Upon change of angle θ, a change in the size of the beam diameter d and its distance I from the plane of the illuminator's individual sources is observed in Figures 1a and 1b.

When the ring illuminator with maximizing intensity of illumination is used to enhance fluorescence, it is possible to choose an emitting wave length for individual sources in a wide range from 255 nm to 1.800 nm, i.e., this range extends to available wave lengths of existing light emitting diodes. In such cases, the subject invention would be used for enhancing the fluorescence of a biological sample by illumination, which serves for observation, photographing and filming fluorescent images of biological objects in situations where small objects are photographed or filmed close-up with strong magnification.

It is also possible to use white light when enhancing fluorescence. It is possible to combine wavelengths of partial sources so that the diameter of the resultant beam yields white light of a specific colour temperature. Configuring the maximum intensity of illumination

Depending on the distance of photographing or filming, the beam diameter of the illuminator is configured in a manner that it yields maximum illumination intensity at a specific distance.

Figures 3a, 3b and 3c display the operation of the subject invention.

Figure 3a shows the direction of the light source (1) in the base position. The adjustment ring (8) is located in the far right position, and the pedestal pins (7) inside the slits (6) are located in the position nearest to the axis of the illuminator (6). The axes of the light sources are minimally deflected in respect to the optical axis of the illuminator (5). In this case, the minimal deflection of the light source's axes is where the light source's axes are parallel with the axis of the illuminator (5), i.e., the angle θ is 0°. In this position, the subject invention is configured for photographing, filming and observation at maximum distances.

In Figure 3b, the situation when the adjustment ring (8) is rotated in one of the interpositions in respect to the ends of the spiral slits (6) is shown. The pedestal pins (7) are located in the centre of the spiral slits (6), and the light sources (1) are at half the maximum angle θ. This is an optimal position for photographing, filming and observing at medium distances.

Figure 3c shows a situation when the adjustment ring (8) is rotated into the far left position.

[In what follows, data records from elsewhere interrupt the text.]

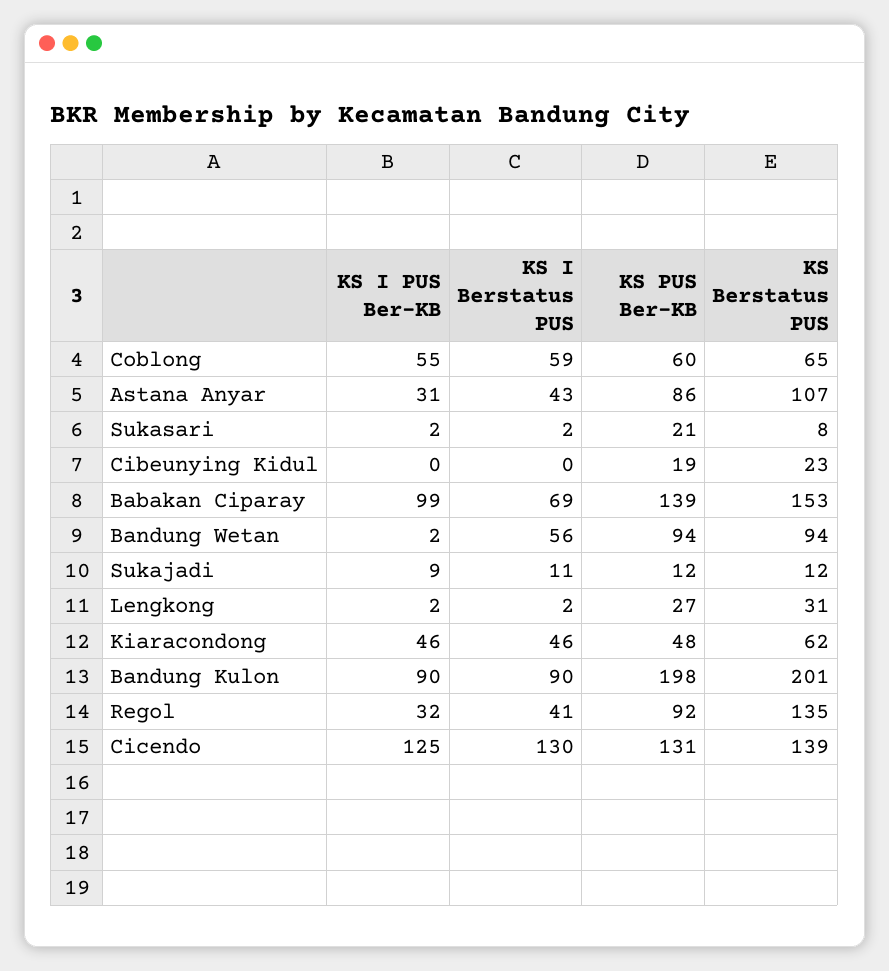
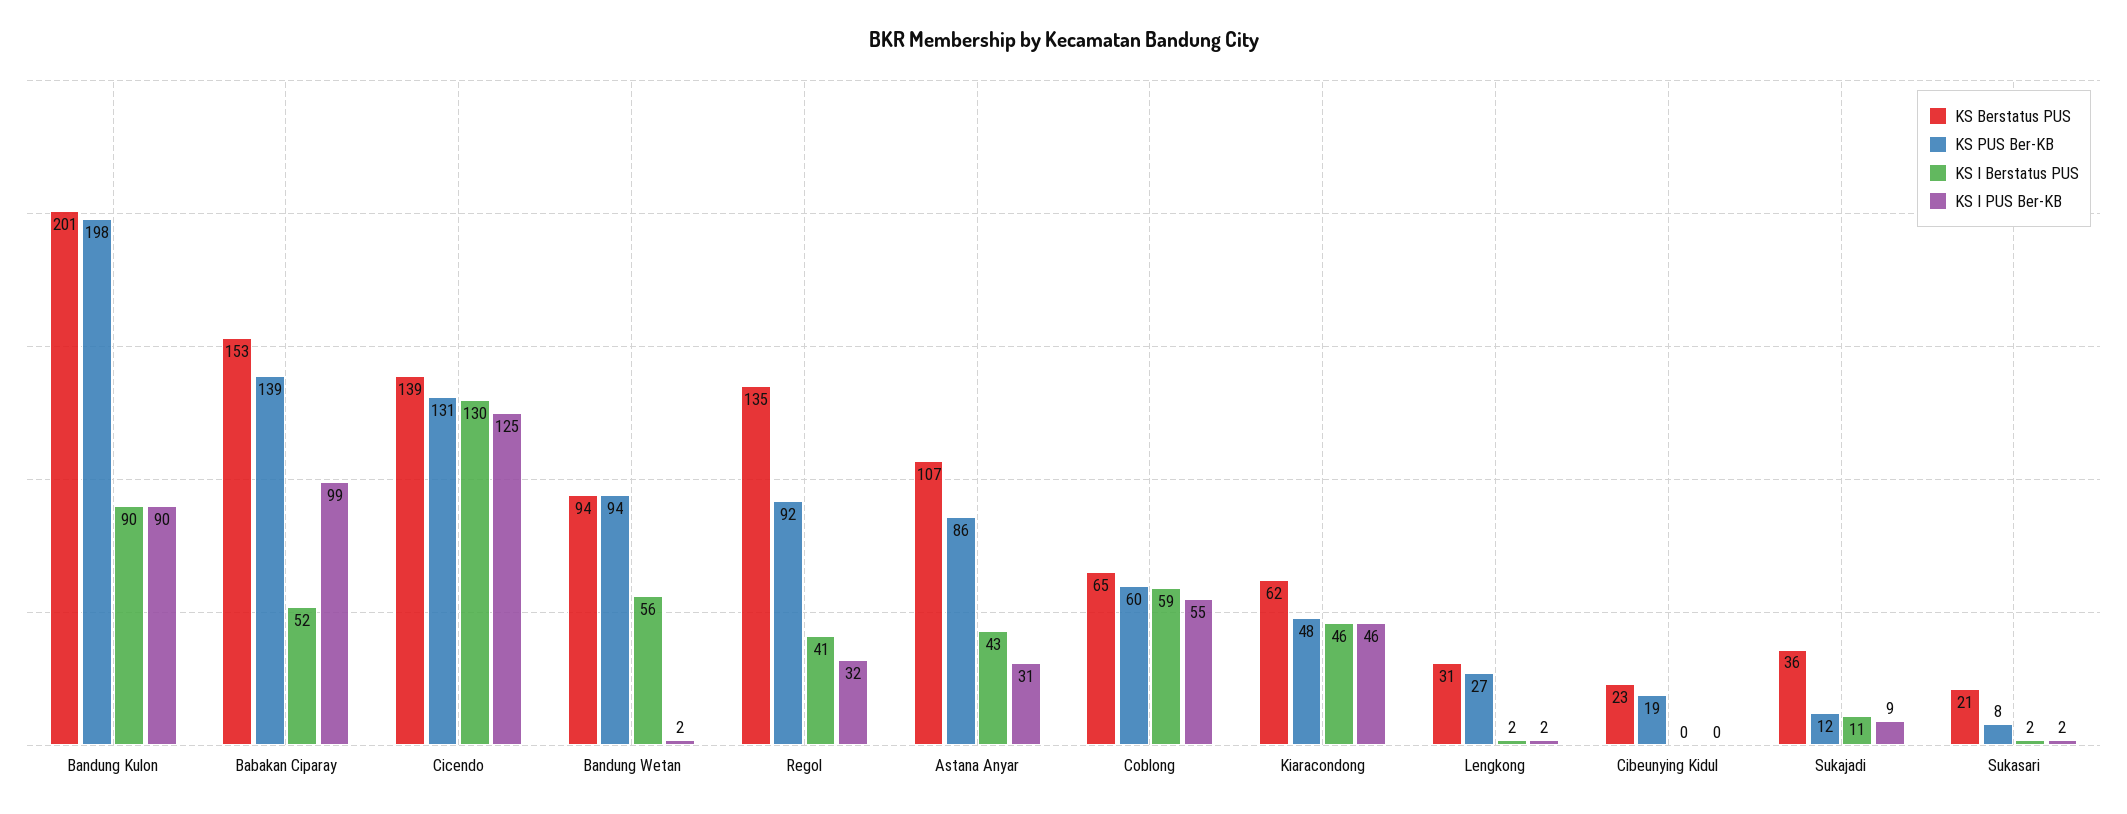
  {
    "KS I PUS Ber-KB": {
      "Coblong": 55,
      "Astana Anyar": 31,
      "Sukasari": 2,
      "Cibeunying Kidul": 0,
      "Babakan Ciparay": 99,
      "Bandung Wetan": 2,
      "Sukajadi": 9,
      "Lengkong": 2,
      "Kiaracondong": 46,
      "Bandung Kulon": 90,
      "Regol": 32,
      "Cicendo": 125
    },
    "KS I Berstatus PUS": {
      "Coblong": 59,
      "Astana Anyar": 43,
      "Sukasari": 2,
      "Cibeunying Kidul": 0,
-     "Babakan Ciparay": 69,
+     "Babakan Ciparay": 52,
      "Bandung Wetan": 56,
      "Sukajadi": 11,
      "Lengkong": 2,
      "Kiaracondong": 46,
      "Bandung Kulon": 90,
      "Regol": 41,
      "Cicendo": 130
    },
    "KS PUS Ber-KB": {
      "Coblong": 60,
      "Astana Anyar": 86,
-     "Sukasari": 21,
+     "Sukasari": 8,
      "Cibeunying Kidul": 19,
      "Babakan Ciparay": 139,
      "Bandung Wetan": 94,
      "Sukajadi": 12,
      "Lengkong": 27,
      "Kiaracondong": 48,
      "Bandung Kulon": 198,
      "Regol": 92,
      "Cicendo": 131
    },
    "KS Berstatus PUS": {
      "Coblong": 65,
      "Astana Anyar": 107,
-     "Sukasari": 8,
+     "Sukasari": 21,
      "Cibeunying Kidul": 23,
      "Babakan Ciparay": 153,
      "Bandung Wetan": 94,
-     "Sukajadi": 12,
+     "Sukajadi": 36,
      "Lengkong": 31,
      "Kiaracondong": 62,
      "Bandung Kulon": 201,
      "Regol": 135,
      "Cicendo": 139
    }
  }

In this case, the pedestal pins (7) inside the slits (6) are located in a position farthest from the axis of the illuminator (5). The light source's axes are at a maximum angle with the axis of the illuminator (5). In this case, the light's beam diameter is nearest to the camera and determined by a minimal diameter and a maximum possible intensity. This position is optimal for macro photography, especially when significant intensities are required, as with macro fluorescent photographs.